Monday, August 20, 2012

Notes from a reluctant absentee

The Mystery discussion marks the second one in a row I've missed (another excellent selection, along with In the Garden of Beasts).  But it's vacation season, and one third of the reference desk staff is out right now.  

For my absentee contribution this month, I'll pass along some library news and mention a few new/forthcoming titles of interest.

First, a great film opportunity beginning this fall:  My friend Kate, in charge of programming for Round Rock Public Library, just received RRPL's coveted acceptance as a participant in Community Cinema 2012-2013.  I believe that Round Rock will be one of only four Texas locations (also Dallas, Austin, Houston) to host ten monthly screenings, September through June, of films from PBS’ award-winning Independent Lens series of documentaries.  Along with the chance to view these great films two weeks to two months before they’re broadcast nationally, you’d benefit from the post-screening insights of speakers and panelists. 

A film adaptation of Half the Sky (based on the book by Pulitzer Prize winners Nicholas D. Kristof and Sheryl WuDunn- about human rights abuses directed toward women) opens the series in September; other titles include As Goes Janesville (Midwestern town after GM plant closure) and The Revolutionary Optimists (empowering the youth of Calcutta), along with others to be announced soon.  I’ve viewed a clip of Solar Mamas (women from Africa and South America—some illiterate--training to become solar power engineers for their villages); it was wonderfully inspiring. 

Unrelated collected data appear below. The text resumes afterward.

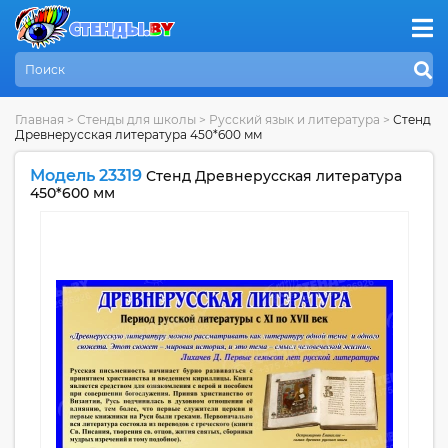
Главная
>
Стенды для школы
>
Русский язык и литература
>
Стенд
Древнерусская литература 450*600 мм
Модель 23319
Стенд Древнерусская литература
450*600 мм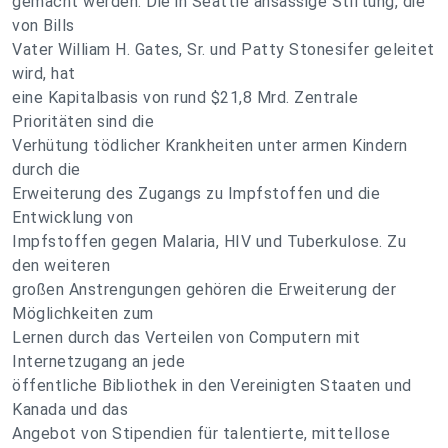
gemacht werden. Die in Seattle ansässige Stiftung, die
von Bills
Vater William H. Gates, Sr. und Patty Stonesifer geleitet
wird, hat
eine Kapitalbasis von rund $21,8 Mrd. Zentrale
Prioritäten sind die
Verhütung tödlicher Krankheiten unter armen Kindern
durch die
Erweiterung des Zugangs zu Impfstoffen und die
Entwicklung von
Impfstoffen gegen Malaria, HIV und Tuberkulose. Zu
den weiteren
großen Anstrengungen gehören die Erweiterung der
Möglichkeiten zum
Lernen durch das Verteilen von Computern mit
Internetzugang an jede
öffentliche Bibliothek in den Vereinigten Staaten und
Kanada und das
Angebot von Stipendien für talentierte, mittellose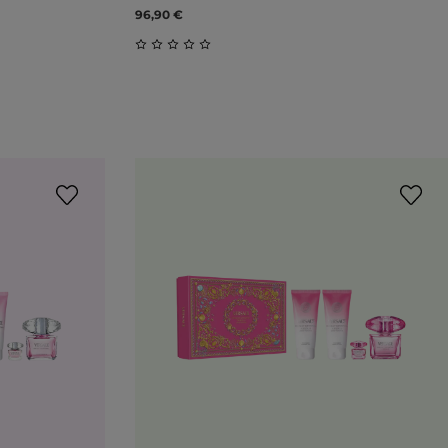
96,90 €
Durchschnittliche Bewertung von 0 vo
ung von 5 von 5 Sternen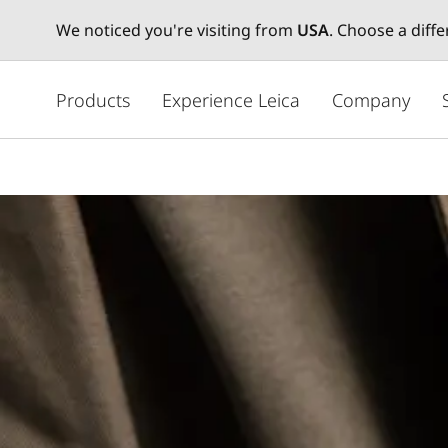
We noticed you're visiting from
USA
. Choose a diff
주
요
Products
Experience Leica
Company
콘
텐
츠
로
건
너
뛰
기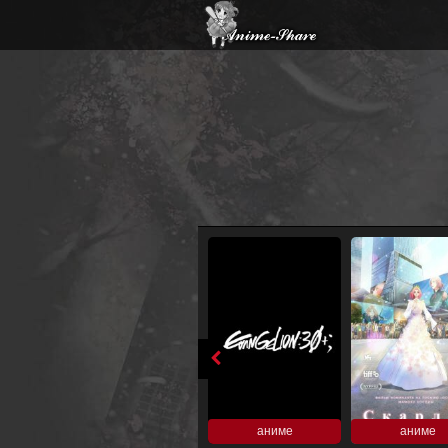
аниме
аниме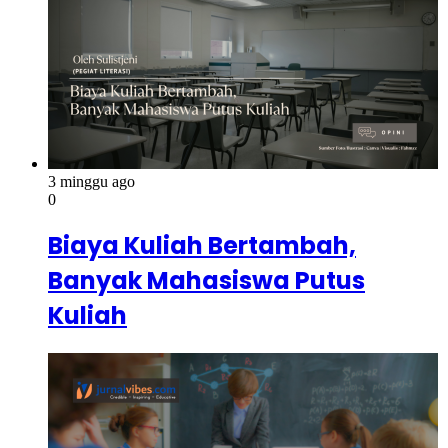
3 minggu ago
0
Biaya Kuliah Bertambah,
Banyak Mahasiswa Putus
Kuliah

The content of the Independent Lens series is definitely geared toward an adult audience.  You don’t have to live in Round Rock or have a RRPL card to attend.  More info will be forthcoming at www.roundrocktexas.gov/library.  You can read more about Community Cinema here:   http://www.pbs.org/independentlens/getinvolved/cinema/

Some new and soon-to-be published titles that may interest the group:  Liza Klaussman's (she's Herman Melville's great-great granddaughter) Tigers in Red Weather (family secrets with an extra dose of suspense); Leila Meacham's Tumbleweeds (not literary fiction, but if you loved her Roses--as I did--you'll probably enjoy this one even more).  Ariel S. Winter's The Twenty Year Death (hardboiled detective fiction, which I don't normally read) features three intertwined stories in the style of three noted genre authors and was a wonderful find.  Francesa Segal (Love Story's Erich Segal was her father) was inspired by Edith Wharton's The Age of Innocence as she envisioned The Innocents.  I was charmed and impressed by that one.  This month's theme seems to have been literary antecedents--and fine ones, at that!